The authors use the Qwen2.5-VL-3B-Instruct model to evaluate the DGPO algorithm in the multimodal domain on the GEOQA-8k dataset. Results show that DGPO achieves the highest performance of 59.95%, significantly outperforming the GRPO baseline at 57.43%.

The authors use the Qwen2.5-Math-7B model to evaluate various reinforcement learning methods on the MATH dataset, with results showing that MathForge achieves the highest average performance across all benchmarks. Results show that MathForge outperforms all individual components and baselines, reaching an average score of 42.17%, which is a significant improvement over the GRPO baseline of 37.61%.
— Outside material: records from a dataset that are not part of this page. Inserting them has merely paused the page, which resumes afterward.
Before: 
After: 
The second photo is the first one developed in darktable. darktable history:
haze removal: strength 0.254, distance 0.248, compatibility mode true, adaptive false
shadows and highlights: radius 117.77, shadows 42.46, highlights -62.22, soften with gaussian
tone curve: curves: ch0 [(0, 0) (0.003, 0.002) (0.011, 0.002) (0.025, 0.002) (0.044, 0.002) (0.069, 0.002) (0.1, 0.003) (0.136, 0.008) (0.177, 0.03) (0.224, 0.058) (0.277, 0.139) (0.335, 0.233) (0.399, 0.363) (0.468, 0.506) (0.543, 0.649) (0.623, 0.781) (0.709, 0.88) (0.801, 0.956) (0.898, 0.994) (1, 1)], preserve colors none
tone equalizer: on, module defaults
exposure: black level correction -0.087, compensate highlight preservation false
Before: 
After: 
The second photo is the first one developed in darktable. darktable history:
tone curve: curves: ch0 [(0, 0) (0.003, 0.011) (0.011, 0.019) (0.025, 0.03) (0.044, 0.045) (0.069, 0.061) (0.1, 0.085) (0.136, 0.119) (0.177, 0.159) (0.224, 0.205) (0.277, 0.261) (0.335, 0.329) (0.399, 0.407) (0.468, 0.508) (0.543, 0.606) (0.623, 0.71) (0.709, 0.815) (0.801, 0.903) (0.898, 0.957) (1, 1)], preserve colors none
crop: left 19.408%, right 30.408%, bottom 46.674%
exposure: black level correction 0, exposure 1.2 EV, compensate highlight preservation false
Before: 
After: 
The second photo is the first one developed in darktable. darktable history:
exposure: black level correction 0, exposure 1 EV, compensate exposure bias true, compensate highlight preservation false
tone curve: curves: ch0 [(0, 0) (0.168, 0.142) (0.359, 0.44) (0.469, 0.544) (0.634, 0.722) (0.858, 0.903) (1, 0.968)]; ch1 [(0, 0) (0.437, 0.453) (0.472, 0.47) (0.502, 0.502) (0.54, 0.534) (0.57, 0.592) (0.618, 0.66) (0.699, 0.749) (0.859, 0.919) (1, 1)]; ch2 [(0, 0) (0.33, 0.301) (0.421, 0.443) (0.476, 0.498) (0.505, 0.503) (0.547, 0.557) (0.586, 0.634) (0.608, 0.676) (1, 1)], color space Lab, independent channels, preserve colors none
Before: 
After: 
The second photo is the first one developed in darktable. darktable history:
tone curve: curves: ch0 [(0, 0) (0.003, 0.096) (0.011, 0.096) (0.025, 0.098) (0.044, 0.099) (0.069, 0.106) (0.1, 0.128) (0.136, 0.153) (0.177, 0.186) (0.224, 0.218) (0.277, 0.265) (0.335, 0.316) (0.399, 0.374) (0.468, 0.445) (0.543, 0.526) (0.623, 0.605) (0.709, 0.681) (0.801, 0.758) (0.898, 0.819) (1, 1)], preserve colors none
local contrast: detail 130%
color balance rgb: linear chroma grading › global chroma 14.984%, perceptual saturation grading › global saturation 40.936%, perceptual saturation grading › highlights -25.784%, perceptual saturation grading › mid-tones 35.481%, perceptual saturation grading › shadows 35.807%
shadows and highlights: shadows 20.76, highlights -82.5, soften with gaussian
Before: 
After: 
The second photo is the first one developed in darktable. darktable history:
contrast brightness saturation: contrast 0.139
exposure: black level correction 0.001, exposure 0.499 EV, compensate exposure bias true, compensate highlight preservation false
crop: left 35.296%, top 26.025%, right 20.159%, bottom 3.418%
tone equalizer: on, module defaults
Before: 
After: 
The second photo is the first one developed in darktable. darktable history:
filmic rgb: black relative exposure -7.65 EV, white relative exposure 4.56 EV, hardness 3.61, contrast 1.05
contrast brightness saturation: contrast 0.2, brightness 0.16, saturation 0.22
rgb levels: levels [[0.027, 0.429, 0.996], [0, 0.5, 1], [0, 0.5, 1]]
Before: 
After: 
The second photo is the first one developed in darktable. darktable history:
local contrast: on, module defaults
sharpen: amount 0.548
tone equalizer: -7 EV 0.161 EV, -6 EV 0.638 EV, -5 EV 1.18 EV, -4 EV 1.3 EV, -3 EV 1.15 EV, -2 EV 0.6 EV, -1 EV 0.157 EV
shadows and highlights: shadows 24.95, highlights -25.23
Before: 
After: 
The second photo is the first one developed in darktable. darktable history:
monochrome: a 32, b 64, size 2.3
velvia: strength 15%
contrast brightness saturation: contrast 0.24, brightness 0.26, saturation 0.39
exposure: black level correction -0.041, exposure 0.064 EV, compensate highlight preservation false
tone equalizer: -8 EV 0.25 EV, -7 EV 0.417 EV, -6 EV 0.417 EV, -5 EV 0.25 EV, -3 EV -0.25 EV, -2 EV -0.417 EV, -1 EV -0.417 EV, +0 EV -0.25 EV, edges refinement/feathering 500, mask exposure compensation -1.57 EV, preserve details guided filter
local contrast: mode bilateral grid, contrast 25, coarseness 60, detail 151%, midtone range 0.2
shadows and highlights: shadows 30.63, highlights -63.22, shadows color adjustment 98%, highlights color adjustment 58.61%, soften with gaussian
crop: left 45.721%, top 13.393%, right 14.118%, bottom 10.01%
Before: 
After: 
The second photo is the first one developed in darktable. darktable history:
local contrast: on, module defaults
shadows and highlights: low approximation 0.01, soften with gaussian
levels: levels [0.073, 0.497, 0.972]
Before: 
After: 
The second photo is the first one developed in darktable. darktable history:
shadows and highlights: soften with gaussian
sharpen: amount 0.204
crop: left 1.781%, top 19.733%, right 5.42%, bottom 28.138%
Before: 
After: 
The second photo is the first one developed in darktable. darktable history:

The authors use DGPO with different temperature settings to analyze the impact of question difficulty weighting on model performance. Results show that setting the temperature to 2.0 achieves the highest average score of 39.79%, outperforming both lower and higher temperature settings, indicating that this value optimally balances the prioritization of challenging questions while maintaining learning from the entire batch.

The authors use the Qwen2.5-Math-7B model to evaluate the effectiveness of MathForge on the MATH dataset, comparing performance between original data and MQR-augmented data across multiple benchmarks. Results show that MQR consistently improves average performance over the original data, with the Qwen2.5-Math-7B model achieving an average score of 42.17% on MQR-augmented data, significantly higher than the 39.90% on original data.